-- WHAT IS EXPECTED --
The response should contain all of the records, copied exactly, and none of the images.

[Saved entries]
↓
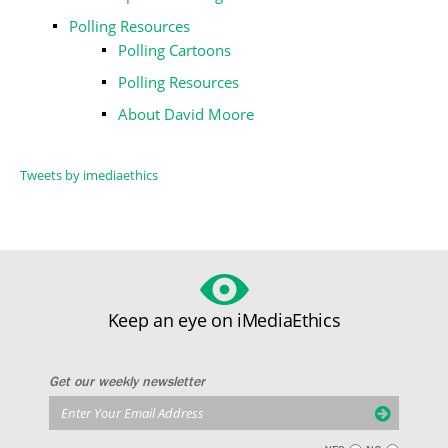
Polling Resources
Polling Cartoons
Polling Resources
About David Moore
Tweets by imediaethics
Keep an eye on iMediaEthics
Get our weekly newsletter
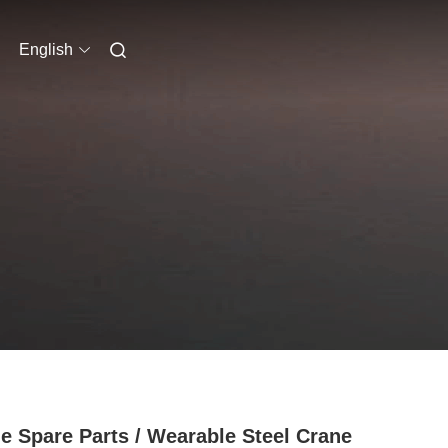
English
e Spare Parts / Wearable Steel Crane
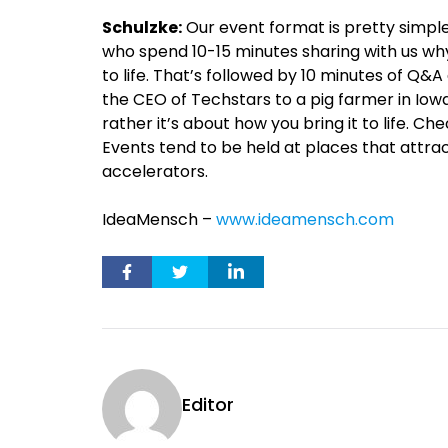
Schulzke:
Our event format is pretty simple
who spend 10-15 minutes sharing with us why
to life. That’s followed by 10 minutes of Q&
the CEO of Techstars to a pig farmer in Iowa
rather it’s about how you bring it to life. Ch
Events tend to be held at places that attr
accelerators.
IdeaMensch –
www.ideamensch.com
Editor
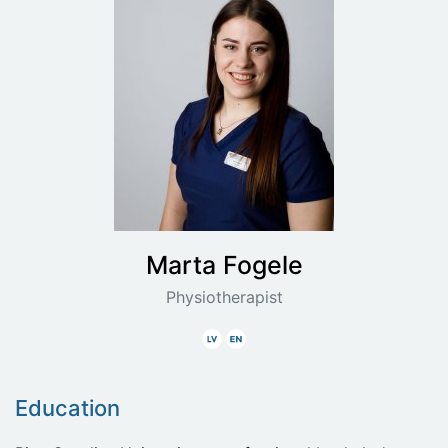
Marta
Fogele
Physiotherapist
Latvian
English
Education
↑
-- ANSWER TO THE PROBLEM --
Polling Resources
Polling Cartoons
Polling Resources
About David Moore
Tweets by imediaethics
Keep an eye on iMediaEthics
Get our weekly newsletter
English
e Spare Parts / Wearable Steel Crane
Schulzke:
Our event format is pretty simple
who spend 10-15 minutes sharing with us why
to life. That’s followed by 10 minutes of Q&
the CEO of Techstars to a pig farmer in Iowa
rather it’s about how you bring it to life. Ch
Events tend to be held at places that attr
accelerators.
IdeaMensch –
www.ideamensch.com
Editor
Marta
Fogele
Physiotherapist
Latvian
English
Education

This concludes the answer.